Using a free browser is now more important than ever. 
We've written recently on this topic, but the issue we wrote 
about there was minor compared to the gross injustice Google 
is now attempting to force down the throats of web users 
around the world. 
The so-called "Web Environment Integrity" (WEI) is the worst 
stunt we've seen from them in some time. Beginning its life 
as an innocuous, if worrying, policy document posted to 
Microsoft GitHub, Google has now fast-tracked its development 
into their Chromium browser. At its current rate of progress, 
WEI will be upon us in no time.

By giving developers an API through which they can approve 
certain browser configurations while forbidding others, WEI is 
a tremendous step toward the "enshittification" of the web 
as a whole. Many of us have grown up with a specific idea of 
the Internet, the notion of it as a collection of hyperlinked 
pages that can be accessed by a wide variety of different 
machines, programs, and operating systems. 
WEI is this idea's antithesis.

Compared to its staggering potential effects, the technical 
means through which WEI will accomplish its ends is relatively 
simple. Before serving a web page, a server can ask a third-party 
"verification" service to make sure that the user's browsing 
environment has not been "tampered" with. A translation of the 
policy's terminology will help us here: this Google-owned server 
will be asked to make sure that the browser does not deviate in 
any way from Google's accepted browser configuration, precluding
any meaningful use of the four freedoms. It is not far-fetched 
to imagine a future in which sites simply refuse to serve pages 
to users running free browsers or free operating systems. 
If WEI isn't stopped now, that future will come sooner than we think.

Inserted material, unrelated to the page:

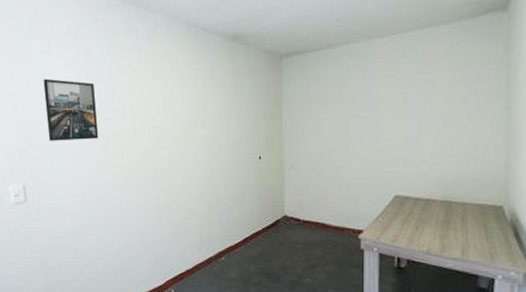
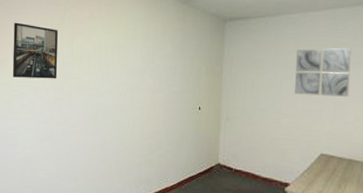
wall art: none [362,75,424,133] -> present [295,47,352,97]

While Web Environment Integrity has a policy document that attempts 
to explain valid ways in which it could be used, these are all 
non-issues compared to the way that we know it will be used. 
It will be used by governments to ensure that only their officially 
"approved" (read: backdoored) browsers are able to access the 
Internet; it will be used by corporations like Netflix to further
Digital Restrictions Management (DRM); it will be used by Google
to deny access to their services unless you are using a browser
that gels with their profit margin.

Once upon a time, Google's official policy was "don't be evil." 
With the rapid progress they've made on Web Environment Integrity 
in such a short time, we can say very safely that their policy 
is now to pioneer evil. 
As we write this, talented and well-paid Google engineers and 
executives are working to dismantle what makes the web the web. 
Given that Google is one of the largest corporations on the planet,
our only hope of saving the Internet as we know it is a clear and 
principled stance for freedom, a collective upholding of the 
communal principles on which the web was based.

Let us repeat: there is absolutely no legitimate justification for WEI. 
The use cases that the policy document highlights are nothing compared
to its real use case, which is developing a method to obtain complete
and total restriction of the free Internet.

We urge everyone involved in a decision-making capacity at Google
to consider the principles on which the web was founded, and to 
carefully contemplate whether Web Environment Integrity aligns
with those principles.
We hope that they will realize WEI's fundamental incompatibility 
with the free Internet and cease work on the standard immediately.

And if they don't? Well, they ought to be ashamed.


https://www.fsf.org/blogs/community/web-environment-integrity-is-an-all-out-attack-on-the-free-internet

Dopo tutti questi anni di Google, sperare che gli sviluppatori di
Google si vergognino di ciò che stanno facendo è estremamente ingenuo.

Può però essere utile a chi legge i suoi lobbisti più o meno
insospettabili, sapere a cosa Google sta puntando da anni.


Ma come con ChatGPT e Microsoft/OpenAI, anche in questo caso vedremo
spuntare come funghi allucinogeni diversi utili idioti pronti a difendere 
a spada tratta la povera Google che non vuole altro che proteggere 
i poveri utenti... dalla propria libertà.

Loro non si vergogneranno, ma noi potremo indignarci disgustati.